During the day, the small bay draws its sickle - curve pressed on the body of blue - and welcomes rare craft, its old loyal and new meddlers. It overlooks them with ancient beauty, induces silently to read stories of cataclysms, wrinkles, folds, erosions, colors born from mother earth. There are semicircles of smooth rocks that form pools and puddles between the beach and the sea telling about Sorgeto. The name includes a wellspring, fumaroles and hot salt waters that the memorable fire frees from its womb; and these vapors rise into the air in a cave, while waters flow ashore, and mingle seawater, mixing up thermophilic algae, they temper, enveloping bodies, relax minds, give a smile. In addition, rumors go down, the ritual is pagan, unknowingly close to divine. Someone spreads clay on face and limbs, soaks in the sun, with splendors that preceded it and survive. The shrewdest men will be mute to contemplate that certainty that the eternal beauty leaves seeds of immortality in their souls becoming bodies. So, every day, until nightfall.

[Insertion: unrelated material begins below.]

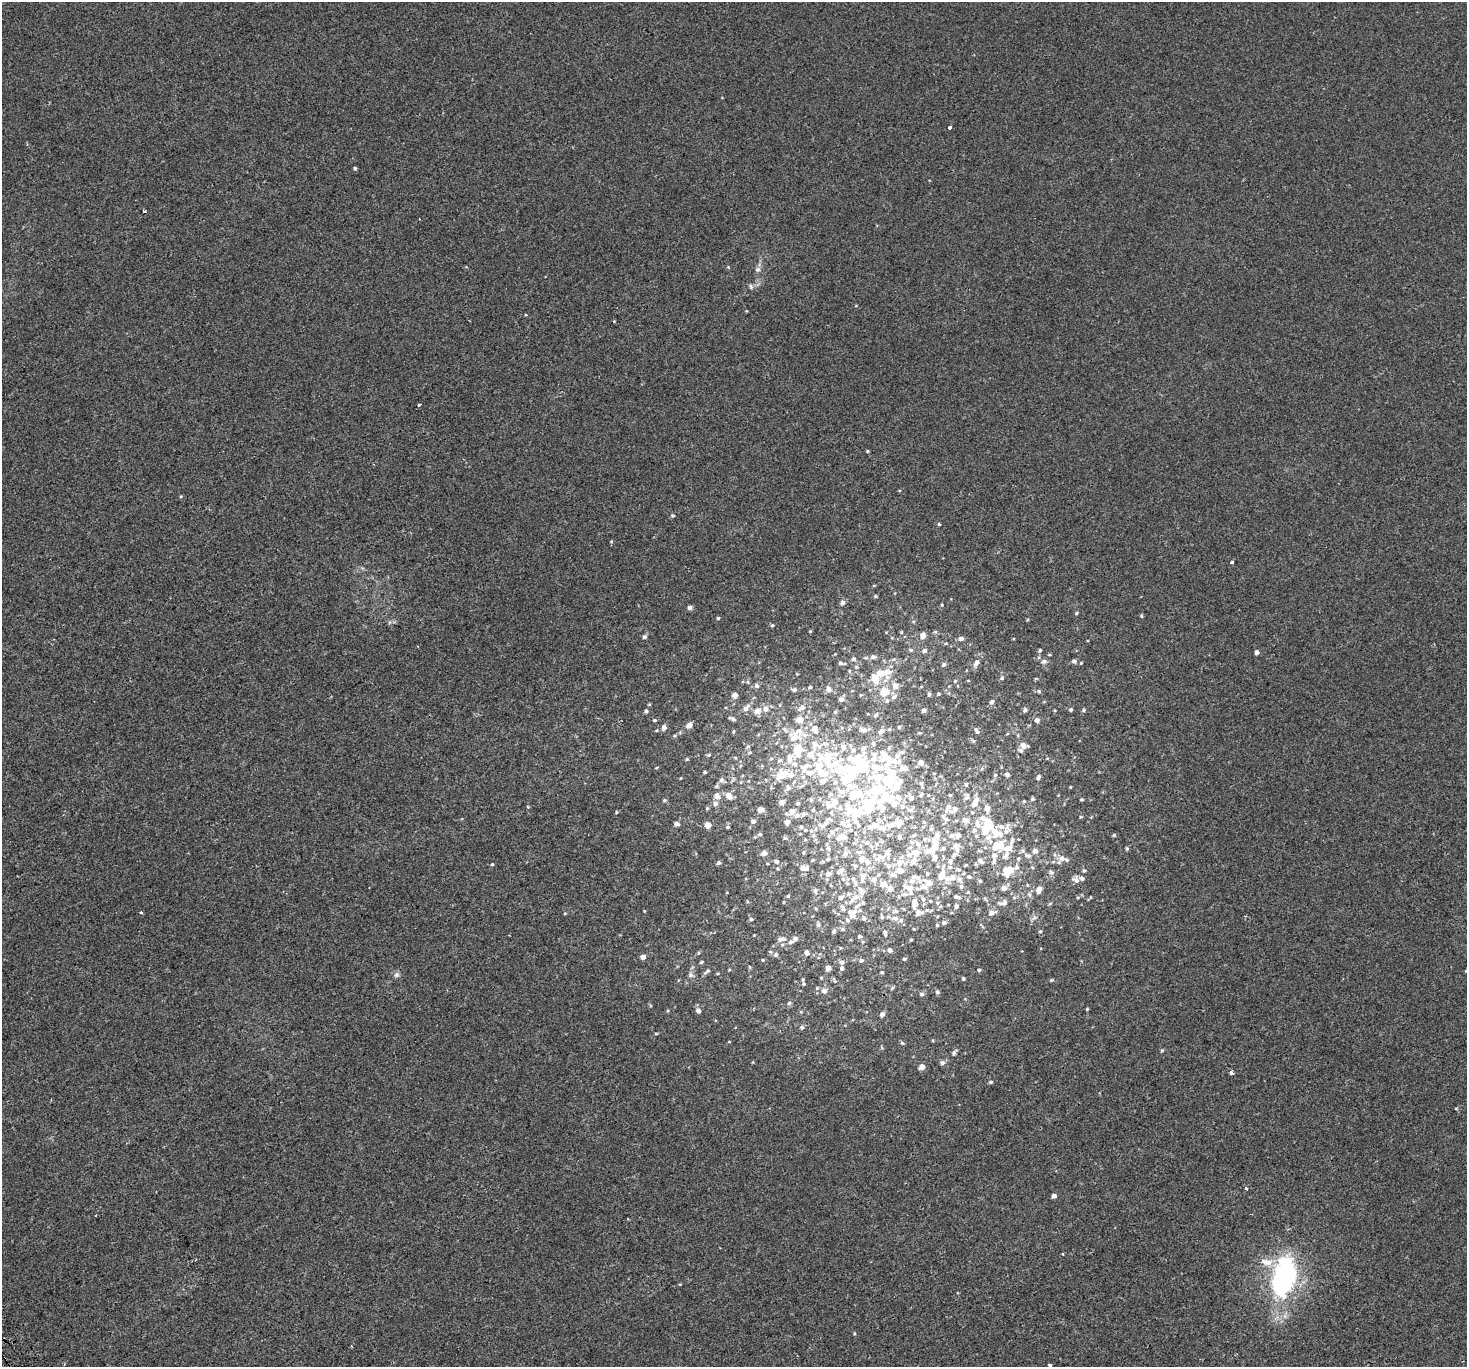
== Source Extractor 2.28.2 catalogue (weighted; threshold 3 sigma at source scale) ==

We go down the steep slope, and the descent is a return to ourselves, to be free from unnecessary, to bare while the imperceptible world movement relocates the moon to another celestial latitude, and changes the angle of reflection and the strip above the sea. There is never desire in a hurry, and we do not rush, only desire. Every pause is a thrill going up, more aware.
We return to the fluid womb in the heat that goes back as the wind is silent and the moon sculpts the dark crystal sea, caresses the precipitous walls, whitening. She waits on the shore, the Phoenician goddess, and approaches the infinitesimal juncture - is low tide.
Then her red robe falls to the ground, and everything is mixed with everything, and nothing could die overnight at Sorgeto, in six hundred B.C.